I must have looked so lonely.

Moments before.

I must have looked so lonely.

I remember sitting alone at the boulders on the far side of the beach. I didn’t feel lonely, or at least I didn’t think I was. I told myself I was tired and arriving there, I found solitude; a feeling which I was chasing, yearning. I silently sat, waiting for the first dip of the sun — the moment where it meets the horizon and disappears on this side of the world. It’s strangely comforting, the assurance along with the certainty that the sun disappears only to appear again somewhere.

I must have looked so lonely for someone to stay close to where I sat. I had only assumed they were a family who took a trip to the beach and decided to camp close to where I am. It is the least crowded part, after all. I was no longer alone.

I must have looked so lonely for someone to stay close to where I sat and watch me. Not in the menacing way but out of concern. Of course, I didn’t know that then but strangely, I don’t remember being alarmed or feeling threatened.

I must have looked so lonely. But in that moment, I forced to blank out and only watch the sun set, untainted. I didn’t want to think, afraid to tether an emotion I might evoke by thinking too much. I wanted this memory void of emotions and thoughts. The moment I took out my camera and the sound of the shutter synced with the crashing of the waves, I heard a sigh of relief and string of words that I unwelcomingly thought of during the entire bus ride home. Even as I arrived safely at home, the phrase stuck to me.

I must have looked so lonely. I was in bed, replaying the untainted setting of the sun. Intrusively and as quick as the waves I have seen earlier that day, the phrase hit me; what they meant. I broke out in tears that night in bed. The sunset that day now tainted with emotions as loud as the waves.

I must have looked so lonely. And maybe I was but I couldn’t be honest with my feelings back then.
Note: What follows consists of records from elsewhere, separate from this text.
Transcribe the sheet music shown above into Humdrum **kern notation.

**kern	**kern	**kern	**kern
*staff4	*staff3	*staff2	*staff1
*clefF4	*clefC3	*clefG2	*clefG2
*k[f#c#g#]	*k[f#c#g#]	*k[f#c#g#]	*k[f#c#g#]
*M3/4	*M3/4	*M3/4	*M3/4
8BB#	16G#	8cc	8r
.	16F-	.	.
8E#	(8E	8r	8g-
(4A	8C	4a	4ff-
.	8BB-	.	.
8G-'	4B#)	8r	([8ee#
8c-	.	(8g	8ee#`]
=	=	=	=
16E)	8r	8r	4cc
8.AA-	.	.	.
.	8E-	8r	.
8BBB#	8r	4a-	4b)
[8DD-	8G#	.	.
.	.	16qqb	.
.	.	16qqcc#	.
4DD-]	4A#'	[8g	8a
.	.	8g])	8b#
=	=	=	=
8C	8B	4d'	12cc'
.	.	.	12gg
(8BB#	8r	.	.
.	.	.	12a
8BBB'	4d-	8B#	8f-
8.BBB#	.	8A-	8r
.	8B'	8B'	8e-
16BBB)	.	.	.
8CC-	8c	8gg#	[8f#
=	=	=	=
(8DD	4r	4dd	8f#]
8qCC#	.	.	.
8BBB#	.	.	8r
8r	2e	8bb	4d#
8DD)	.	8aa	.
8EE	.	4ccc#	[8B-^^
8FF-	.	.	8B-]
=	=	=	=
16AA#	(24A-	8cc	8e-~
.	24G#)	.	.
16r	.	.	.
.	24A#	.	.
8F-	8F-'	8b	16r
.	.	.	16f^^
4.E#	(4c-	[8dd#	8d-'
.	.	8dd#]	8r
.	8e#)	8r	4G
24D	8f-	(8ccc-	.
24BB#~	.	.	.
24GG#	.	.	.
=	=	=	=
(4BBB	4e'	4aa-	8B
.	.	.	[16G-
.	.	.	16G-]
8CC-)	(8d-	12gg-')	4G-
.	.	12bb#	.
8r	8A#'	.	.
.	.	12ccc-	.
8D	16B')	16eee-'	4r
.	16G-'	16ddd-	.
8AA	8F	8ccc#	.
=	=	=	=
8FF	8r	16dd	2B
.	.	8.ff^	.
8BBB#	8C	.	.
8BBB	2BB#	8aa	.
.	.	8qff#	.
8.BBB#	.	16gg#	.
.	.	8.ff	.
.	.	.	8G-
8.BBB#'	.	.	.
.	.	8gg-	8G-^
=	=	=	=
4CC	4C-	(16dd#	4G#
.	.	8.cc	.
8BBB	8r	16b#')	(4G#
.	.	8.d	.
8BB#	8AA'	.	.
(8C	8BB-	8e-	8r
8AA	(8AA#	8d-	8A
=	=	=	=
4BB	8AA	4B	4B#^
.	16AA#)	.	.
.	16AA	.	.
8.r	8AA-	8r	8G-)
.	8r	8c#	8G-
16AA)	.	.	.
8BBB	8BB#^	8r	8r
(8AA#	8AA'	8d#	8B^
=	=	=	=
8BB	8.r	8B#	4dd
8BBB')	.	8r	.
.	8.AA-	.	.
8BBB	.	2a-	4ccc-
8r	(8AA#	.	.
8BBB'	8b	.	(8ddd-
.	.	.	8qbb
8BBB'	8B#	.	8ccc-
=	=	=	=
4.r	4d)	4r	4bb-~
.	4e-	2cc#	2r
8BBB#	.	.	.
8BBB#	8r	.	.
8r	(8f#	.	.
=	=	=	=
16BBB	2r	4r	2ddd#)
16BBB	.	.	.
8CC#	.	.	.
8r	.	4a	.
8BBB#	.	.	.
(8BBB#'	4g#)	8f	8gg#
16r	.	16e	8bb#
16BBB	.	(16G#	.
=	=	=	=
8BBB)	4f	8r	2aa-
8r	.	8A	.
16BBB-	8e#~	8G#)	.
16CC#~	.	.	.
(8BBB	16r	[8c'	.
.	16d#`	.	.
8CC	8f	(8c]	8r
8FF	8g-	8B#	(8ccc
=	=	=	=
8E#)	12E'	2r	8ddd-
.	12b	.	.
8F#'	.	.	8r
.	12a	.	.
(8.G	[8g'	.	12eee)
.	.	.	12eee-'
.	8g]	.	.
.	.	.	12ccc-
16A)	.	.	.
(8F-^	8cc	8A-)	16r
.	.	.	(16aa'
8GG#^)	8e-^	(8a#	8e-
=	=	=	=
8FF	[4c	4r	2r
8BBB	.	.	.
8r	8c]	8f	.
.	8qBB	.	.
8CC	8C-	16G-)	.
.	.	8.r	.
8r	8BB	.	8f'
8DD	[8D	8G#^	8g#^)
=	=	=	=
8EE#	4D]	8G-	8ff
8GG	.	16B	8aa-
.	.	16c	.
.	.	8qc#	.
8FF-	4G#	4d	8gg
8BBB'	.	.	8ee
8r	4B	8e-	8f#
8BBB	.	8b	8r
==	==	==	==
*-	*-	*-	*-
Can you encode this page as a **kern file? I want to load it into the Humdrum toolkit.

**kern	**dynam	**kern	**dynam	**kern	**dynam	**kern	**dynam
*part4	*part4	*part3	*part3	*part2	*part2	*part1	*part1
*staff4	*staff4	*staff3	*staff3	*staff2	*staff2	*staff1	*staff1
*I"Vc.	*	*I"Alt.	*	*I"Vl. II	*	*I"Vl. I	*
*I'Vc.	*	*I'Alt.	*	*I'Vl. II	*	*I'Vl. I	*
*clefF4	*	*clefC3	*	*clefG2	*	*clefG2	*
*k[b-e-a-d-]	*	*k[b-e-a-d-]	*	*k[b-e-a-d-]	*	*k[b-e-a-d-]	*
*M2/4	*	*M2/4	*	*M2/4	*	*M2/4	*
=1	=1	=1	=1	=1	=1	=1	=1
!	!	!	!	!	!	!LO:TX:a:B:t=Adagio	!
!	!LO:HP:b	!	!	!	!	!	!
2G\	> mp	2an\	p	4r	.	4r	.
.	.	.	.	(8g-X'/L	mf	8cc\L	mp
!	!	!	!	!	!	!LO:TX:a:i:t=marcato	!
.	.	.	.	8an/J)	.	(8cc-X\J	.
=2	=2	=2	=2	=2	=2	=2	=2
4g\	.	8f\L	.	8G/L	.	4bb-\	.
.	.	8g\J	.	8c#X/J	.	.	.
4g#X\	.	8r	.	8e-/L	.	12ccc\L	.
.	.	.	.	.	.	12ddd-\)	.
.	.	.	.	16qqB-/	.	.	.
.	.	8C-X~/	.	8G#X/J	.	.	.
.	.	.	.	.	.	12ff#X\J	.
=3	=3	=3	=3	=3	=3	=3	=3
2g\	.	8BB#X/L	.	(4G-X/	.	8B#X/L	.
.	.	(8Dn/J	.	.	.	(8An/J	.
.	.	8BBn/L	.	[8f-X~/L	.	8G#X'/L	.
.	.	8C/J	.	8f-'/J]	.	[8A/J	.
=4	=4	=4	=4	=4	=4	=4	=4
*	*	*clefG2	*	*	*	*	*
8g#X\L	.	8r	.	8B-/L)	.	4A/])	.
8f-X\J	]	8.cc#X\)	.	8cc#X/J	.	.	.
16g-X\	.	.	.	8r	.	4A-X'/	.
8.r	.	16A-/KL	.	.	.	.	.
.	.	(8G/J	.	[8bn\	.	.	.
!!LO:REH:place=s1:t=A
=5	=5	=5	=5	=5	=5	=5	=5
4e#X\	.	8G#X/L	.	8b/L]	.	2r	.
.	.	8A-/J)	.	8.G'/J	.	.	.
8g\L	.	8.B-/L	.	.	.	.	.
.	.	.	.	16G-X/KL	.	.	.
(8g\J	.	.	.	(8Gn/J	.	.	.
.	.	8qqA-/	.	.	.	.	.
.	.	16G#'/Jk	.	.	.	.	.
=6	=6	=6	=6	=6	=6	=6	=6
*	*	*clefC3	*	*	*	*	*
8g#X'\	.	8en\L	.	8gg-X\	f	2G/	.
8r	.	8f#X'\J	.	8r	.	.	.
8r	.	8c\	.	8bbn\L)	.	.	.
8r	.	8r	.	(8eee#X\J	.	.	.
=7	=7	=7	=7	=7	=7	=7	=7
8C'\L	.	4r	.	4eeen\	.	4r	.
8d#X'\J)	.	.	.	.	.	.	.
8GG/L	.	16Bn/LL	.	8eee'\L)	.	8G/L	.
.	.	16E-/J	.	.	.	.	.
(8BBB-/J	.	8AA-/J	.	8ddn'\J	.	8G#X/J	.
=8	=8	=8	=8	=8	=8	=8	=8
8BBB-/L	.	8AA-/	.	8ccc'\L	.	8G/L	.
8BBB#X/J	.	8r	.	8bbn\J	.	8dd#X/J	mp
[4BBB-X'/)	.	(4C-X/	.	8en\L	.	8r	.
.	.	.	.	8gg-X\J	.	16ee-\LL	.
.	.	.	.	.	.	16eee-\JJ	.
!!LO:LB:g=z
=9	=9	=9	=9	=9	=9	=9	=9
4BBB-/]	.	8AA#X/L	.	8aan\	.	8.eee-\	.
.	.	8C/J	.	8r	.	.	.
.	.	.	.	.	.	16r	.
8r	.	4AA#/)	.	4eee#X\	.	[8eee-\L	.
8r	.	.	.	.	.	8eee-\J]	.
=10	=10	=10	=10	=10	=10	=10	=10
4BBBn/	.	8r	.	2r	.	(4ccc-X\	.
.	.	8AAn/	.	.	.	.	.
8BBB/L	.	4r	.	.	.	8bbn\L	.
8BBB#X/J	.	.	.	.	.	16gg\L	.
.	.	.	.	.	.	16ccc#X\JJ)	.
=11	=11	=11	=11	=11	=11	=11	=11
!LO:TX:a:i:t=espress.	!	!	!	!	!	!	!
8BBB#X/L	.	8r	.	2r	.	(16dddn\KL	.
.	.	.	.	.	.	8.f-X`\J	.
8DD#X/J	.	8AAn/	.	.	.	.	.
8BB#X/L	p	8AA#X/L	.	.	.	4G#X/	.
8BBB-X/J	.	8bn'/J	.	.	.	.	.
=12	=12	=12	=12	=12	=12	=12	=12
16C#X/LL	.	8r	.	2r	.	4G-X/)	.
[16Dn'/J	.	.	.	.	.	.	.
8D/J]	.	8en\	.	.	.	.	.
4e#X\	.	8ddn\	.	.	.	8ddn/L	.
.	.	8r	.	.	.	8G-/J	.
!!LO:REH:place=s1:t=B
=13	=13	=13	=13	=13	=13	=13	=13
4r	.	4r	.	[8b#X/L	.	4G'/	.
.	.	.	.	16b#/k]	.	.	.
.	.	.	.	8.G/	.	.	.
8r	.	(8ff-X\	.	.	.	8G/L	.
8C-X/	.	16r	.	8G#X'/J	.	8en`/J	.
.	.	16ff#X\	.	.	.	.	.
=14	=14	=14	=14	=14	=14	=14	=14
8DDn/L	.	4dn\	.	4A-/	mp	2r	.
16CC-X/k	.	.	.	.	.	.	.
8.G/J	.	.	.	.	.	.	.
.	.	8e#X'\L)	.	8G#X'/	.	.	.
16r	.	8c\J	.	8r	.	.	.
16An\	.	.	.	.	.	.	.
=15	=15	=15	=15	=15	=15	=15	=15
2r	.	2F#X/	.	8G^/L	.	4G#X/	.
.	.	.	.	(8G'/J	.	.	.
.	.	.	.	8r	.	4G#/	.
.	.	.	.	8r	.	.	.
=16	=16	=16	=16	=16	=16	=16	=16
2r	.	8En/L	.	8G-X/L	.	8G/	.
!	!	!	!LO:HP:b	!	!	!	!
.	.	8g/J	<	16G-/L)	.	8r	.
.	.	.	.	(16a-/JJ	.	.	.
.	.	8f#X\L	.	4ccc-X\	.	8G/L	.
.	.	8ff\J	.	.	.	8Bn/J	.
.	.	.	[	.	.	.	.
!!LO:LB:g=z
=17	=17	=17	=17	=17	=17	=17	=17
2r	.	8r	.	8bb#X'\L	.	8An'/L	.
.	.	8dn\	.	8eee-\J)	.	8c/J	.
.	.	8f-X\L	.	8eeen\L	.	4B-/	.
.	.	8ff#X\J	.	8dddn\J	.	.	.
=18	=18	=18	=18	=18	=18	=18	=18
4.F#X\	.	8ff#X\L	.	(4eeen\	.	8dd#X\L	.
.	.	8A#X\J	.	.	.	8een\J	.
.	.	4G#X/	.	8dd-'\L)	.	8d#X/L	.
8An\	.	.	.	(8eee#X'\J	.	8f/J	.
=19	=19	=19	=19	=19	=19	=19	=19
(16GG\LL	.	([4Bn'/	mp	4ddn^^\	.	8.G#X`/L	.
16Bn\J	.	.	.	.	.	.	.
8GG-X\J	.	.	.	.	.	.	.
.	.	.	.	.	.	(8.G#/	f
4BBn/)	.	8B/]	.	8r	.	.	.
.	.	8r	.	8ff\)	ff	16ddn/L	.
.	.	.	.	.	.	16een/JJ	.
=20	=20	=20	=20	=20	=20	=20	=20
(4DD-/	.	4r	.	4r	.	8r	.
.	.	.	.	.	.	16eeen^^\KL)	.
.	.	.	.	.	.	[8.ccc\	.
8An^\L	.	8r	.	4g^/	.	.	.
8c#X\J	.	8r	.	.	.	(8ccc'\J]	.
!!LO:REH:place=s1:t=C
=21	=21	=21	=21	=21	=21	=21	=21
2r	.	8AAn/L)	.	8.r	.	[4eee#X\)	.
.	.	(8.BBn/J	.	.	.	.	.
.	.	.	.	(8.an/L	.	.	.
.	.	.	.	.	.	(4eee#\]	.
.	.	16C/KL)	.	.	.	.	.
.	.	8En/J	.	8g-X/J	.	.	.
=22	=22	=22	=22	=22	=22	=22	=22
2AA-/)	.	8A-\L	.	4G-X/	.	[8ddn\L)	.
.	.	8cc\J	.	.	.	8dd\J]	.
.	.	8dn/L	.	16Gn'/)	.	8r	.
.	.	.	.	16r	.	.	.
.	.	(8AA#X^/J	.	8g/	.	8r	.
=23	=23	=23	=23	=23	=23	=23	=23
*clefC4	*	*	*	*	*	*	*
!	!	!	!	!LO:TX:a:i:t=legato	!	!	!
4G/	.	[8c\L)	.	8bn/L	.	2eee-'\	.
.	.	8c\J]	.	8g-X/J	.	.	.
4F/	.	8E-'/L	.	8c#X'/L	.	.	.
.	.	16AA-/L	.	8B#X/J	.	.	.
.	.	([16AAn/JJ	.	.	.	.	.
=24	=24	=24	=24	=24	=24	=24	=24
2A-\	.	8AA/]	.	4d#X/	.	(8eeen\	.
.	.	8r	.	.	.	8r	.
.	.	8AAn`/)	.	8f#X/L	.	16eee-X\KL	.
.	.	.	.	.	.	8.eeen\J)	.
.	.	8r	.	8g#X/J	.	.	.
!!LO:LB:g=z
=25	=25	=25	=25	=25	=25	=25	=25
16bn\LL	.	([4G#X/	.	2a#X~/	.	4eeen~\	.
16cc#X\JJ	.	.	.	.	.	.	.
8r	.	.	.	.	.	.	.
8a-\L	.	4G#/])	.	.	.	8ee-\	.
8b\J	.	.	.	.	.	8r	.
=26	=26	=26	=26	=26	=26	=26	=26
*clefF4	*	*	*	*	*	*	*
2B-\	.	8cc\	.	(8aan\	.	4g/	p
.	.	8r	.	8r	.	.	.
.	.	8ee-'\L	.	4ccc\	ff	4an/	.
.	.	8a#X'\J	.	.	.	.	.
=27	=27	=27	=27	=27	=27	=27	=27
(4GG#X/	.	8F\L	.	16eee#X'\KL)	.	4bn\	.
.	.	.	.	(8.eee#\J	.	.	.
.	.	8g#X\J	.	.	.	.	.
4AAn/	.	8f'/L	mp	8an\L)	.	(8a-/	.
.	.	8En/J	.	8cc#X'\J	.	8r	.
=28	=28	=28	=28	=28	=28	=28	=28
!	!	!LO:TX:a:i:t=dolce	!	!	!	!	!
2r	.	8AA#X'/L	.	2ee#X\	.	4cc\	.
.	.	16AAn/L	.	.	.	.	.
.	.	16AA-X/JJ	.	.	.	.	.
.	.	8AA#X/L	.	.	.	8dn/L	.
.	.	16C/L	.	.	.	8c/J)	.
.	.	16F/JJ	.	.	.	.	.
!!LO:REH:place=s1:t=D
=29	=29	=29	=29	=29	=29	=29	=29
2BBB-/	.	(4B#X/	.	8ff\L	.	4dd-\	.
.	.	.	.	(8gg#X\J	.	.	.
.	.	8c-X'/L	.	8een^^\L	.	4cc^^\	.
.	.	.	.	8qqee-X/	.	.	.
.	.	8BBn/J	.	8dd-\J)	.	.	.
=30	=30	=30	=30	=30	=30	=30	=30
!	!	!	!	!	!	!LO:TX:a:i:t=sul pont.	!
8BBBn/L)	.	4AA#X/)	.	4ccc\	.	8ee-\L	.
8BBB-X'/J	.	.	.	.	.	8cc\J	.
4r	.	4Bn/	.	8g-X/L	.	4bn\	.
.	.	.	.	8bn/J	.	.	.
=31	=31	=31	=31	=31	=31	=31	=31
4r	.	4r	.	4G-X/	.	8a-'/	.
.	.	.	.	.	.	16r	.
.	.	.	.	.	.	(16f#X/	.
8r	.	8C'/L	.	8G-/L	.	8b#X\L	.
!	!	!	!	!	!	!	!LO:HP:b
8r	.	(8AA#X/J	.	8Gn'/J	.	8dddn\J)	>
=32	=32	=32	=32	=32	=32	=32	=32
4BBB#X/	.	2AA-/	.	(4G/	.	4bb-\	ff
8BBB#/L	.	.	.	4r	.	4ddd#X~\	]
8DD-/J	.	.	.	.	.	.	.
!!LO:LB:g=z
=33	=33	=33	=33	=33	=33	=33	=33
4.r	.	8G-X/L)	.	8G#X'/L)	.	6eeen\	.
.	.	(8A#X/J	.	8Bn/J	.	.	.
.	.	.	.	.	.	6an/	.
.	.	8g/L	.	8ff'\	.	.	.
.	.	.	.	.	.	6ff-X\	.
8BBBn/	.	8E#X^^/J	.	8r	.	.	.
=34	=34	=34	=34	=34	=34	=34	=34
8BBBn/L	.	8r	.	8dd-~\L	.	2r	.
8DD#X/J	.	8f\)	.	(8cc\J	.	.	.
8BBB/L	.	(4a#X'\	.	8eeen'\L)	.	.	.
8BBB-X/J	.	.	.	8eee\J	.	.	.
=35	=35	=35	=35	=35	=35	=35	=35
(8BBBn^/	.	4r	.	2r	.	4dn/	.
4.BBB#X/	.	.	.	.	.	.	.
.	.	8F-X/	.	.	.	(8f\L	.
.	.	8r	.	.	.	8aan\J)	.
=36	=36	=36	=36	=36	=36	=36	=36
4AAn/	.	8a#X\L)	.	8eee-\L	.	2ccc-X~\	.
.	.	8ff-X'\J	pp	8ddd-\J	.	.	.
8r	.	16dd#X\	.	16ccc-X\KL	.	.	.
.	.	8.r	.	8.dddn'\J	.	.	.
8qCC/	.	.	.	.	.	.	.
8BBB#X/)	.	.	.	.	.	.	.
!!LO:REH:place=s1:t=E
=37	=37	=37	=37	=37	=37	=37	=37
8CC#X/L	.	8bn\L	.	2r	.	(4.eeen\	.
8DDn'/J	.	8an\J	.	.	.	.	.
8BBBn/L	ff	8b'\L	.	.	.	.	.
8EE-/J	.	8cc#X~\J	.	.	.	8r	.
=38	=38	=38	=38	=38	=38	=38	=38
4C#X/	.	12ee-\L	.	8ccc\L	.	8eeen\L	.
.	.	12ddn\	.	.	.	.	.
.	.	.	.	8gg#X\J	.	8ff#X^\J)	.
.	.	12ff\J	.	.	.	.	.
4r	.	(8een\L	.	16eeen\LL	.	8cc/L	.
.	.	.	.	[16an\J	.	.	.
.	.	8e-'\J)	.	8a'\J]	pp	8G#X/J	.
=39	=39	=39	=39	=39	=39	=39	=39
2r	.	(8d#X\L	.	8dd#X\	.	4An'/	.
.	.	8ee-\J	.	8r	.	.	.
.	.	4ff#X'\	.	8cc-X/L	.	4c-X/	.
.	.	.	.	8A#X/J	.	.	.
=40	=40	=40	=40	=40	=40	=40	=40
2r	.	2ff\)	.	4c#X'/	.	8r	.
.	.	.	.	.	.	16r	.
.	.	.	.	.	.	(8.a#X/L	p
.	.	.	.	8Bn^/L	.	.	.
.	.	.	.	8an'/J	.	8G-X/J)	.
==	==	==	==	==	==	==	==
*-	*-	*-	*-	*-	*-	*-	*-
I always had a hard time identifying what I was feeling. I only knew then that I was seeking comfort, and how wonderful would it be to rely on the sea to take all my thoughts away with it and sink it to its depths. To witness time pass by with the sun, to pretend that when the day ends so does everything.

Much like how the sun disappear and appear, waves come and go, and inevitably it may carry something it took, back ashore. My attempt to escape was only partly futile, for I unexpectedly took something home, an anchor — a string of words to keep me tethered to the ground and not sink away with the rough waves.